TRY IT: Your answer should consist of each line from the data below that contains "sạch".

START PROVIDED RECORDS

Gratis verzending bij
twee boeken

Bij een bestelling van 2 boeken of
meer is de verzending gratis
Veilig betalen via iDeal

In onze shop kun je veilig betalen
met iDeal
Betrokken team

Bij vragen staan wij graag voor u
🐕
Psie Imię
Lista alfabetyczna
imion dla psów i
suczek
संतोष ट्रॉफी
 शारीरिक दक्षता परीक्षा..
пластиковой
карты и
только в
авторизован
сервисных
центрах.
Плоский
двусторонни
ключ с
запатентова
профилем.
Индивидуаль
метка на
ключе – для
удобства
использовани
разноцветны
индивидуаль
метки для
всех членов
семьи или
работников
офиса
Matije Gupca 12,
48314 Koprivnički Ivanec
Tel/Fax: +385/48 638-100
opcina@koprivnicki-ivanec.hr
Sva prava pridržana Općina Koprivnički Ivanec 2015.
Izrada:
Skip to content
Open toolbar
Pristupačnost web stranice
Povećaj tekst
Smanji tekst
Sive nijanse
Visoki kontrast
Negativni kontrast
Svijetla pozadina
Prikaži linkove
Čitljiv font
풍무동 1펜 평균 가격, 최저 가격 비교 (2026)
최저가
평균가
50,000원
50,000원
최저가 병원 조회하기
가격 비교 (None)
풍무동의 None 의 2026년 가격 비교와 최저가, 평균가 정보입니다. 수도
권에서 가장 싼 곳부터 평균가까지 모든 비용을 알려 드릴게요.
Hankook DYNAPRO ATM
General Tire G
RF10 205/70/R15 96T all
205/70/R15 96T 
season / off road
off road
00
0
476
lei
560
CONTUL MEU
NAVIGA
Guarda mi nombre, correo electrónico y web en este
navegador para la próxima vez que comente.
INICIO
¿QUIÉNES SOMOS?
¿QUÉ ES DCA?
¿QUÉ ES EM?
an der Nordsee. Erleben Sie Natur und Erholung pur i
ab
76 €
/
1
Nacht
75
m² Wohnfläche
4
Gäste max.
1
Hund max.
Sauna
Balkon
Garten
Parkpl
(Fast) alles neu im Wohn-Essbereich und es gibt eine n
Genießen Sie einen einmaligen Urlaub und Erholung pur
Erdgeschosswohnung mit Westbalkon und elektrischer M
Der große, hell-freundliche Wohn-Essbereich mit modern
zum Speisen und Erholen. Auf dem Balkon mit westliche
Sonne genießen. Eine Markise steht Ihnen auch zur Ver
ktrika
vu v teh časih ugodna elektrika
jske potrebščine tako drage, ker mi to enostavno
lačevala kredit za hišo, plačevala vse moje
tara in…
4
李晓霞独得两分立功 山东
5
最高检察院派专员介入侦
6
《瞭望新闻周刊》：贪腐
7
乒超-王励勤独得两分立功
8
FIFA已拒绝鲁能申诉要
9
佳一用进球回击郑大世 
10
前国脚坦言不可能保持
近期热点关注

END PROVIDED RECORDS
START PROVIDED RECORDS

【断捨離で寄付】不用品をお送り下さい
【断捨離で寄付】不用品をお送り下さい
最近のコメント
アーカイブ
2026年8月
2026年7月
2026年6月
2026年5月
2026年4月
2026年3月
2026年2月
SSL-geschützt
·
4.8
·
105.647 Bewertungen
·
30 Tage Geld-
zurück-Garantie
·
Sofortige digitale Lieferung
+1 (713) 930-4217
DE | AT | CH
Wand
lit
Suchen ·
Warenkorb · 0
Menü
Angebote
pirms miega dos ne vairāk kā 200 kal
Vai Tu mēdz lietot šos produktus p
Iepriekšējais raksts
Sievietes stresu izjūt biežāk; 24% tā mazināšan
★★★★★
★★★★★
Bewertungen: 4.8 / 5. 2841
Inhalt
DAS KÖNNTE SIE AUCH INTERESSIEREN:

END PROVIDED RECORDS
START PROVIDED RECORDS

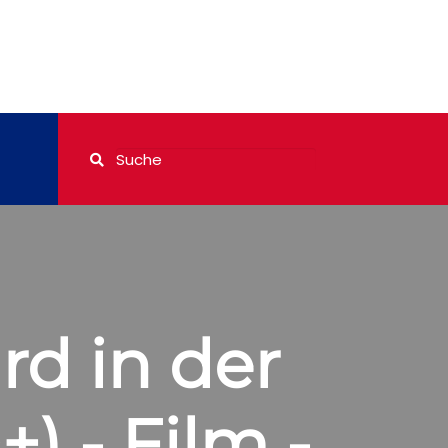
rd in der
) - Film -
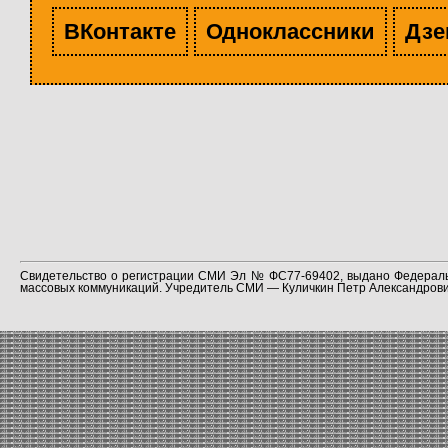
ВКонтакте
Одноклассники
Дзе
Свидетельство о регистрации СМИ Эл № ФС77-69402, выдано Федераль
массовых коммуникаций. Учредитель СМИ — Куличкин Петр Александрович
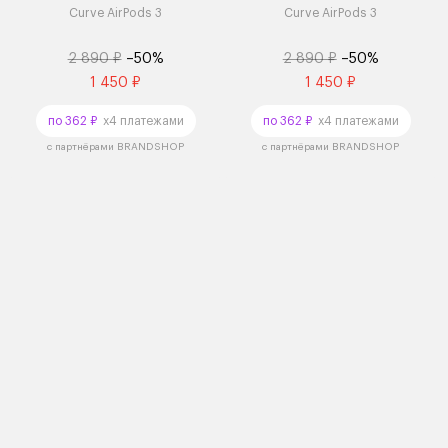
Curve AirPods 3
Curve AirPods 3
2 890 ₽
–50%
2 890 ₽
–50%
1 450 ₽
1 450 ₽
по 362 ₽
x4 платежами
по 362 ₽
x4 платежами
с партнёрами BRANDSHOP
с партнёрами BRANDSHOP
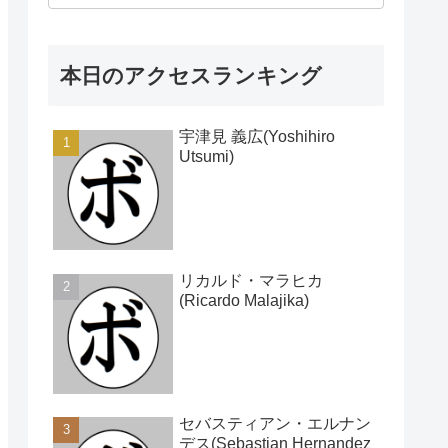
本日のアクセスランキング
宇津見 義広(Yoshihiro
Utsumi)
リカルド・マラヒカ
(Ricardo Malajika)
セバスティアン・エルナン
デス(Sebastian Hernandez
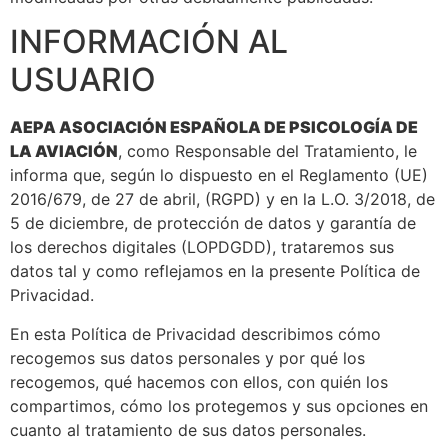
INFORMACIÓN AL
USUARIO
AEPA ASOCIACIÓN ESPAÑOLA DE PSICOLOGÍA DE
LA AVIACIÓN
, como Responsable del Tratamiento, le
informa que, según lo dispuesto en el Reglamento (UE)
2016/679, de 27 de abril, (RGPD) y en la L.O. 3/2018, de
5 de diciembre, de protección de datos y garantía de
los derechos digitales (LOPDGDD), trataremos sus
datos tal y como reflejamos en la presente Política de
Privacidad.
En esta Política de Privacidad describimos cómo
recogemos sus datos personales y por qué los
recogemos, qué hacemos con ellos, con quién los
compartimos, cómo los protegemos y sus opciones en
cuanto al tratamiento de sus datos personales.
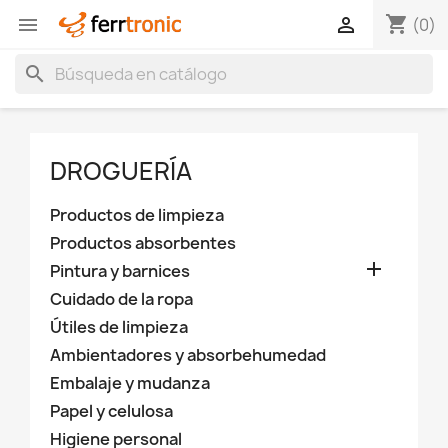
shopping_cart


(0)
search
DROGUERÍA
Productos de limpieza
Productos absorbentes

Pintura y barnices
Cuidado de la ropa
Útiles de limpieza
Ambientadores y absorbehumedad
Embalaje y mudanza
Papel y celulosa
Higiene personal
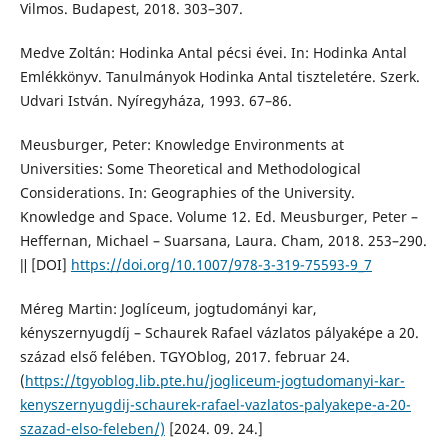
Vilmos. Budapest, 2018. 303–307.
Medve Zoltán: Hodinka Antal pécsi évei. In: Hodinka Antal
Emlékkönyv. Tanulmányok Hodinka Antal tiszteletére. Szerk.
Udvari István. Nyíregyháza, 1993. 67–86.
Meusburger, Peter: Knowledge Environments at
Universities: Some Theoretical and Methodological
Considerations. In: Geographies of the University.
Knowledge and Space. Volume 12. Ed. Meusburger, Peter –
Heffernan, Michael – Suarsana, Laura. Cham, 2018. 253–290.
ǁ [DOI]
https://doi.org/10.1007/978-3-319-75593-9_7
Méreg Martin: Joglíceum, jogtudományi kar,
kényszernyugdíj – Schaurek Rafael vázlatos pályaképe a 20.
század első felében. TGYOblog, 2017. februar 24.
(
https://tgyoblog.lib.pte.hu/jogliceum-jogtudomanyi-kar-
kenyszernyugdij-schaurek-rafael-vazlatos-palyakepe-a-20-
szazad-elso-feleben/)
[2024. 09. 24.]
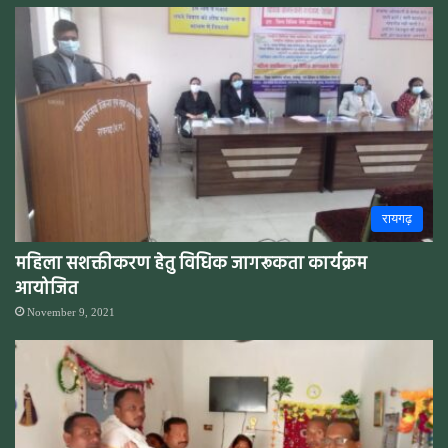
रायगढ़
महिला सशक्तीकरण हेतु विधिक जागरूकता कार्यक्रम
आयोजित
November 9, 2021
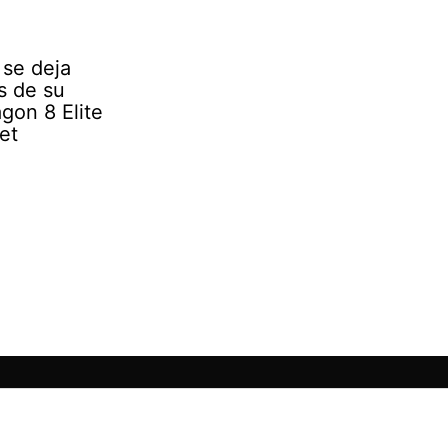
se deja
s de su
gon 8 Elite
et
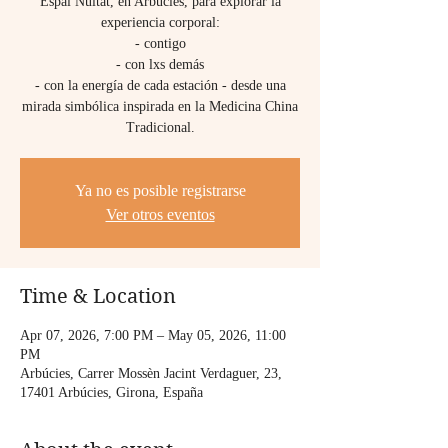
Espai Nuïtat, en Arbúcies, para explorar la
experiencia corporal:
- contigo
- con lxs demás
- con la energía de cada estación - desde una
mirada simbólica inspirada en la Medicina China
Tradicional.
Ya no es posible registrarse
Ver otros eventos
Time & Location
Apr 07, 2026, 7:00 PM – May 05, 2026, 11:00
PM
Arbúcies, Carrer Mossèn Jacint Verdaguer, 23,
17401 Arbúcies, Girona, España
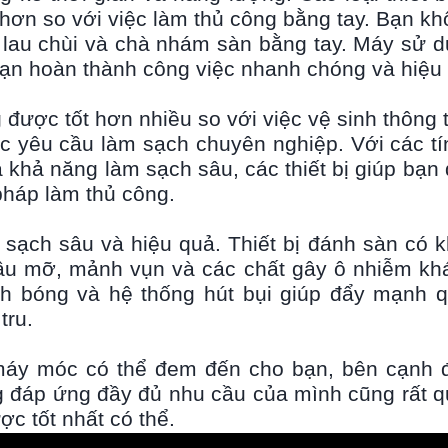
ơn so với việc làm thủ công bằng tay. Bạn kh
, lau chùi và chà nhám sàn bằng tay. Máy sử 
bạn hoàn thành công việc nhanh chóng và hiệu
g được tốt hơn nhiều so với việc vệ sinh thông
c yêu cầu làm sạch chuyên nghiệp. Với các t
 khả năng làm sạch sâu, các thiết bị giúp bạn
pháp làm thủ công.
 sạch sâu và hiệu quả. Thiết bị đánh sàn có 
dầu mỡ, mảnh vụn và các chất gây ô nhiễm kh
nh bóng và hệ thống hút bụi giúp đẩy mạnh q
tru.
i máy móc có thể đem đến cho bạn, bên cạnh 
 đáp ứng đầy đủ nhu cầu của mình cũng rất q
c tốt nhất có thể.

END PROVIDED RECORDS

RESPONSE AREA:
c yêu cầu làm sạch chuyên nghiệp. Với các t
 khả năng làm sạch sâu, các thiết bị giúp bạn
 sạch sâu và hiệu quả. Thiết bị đánh sàn có 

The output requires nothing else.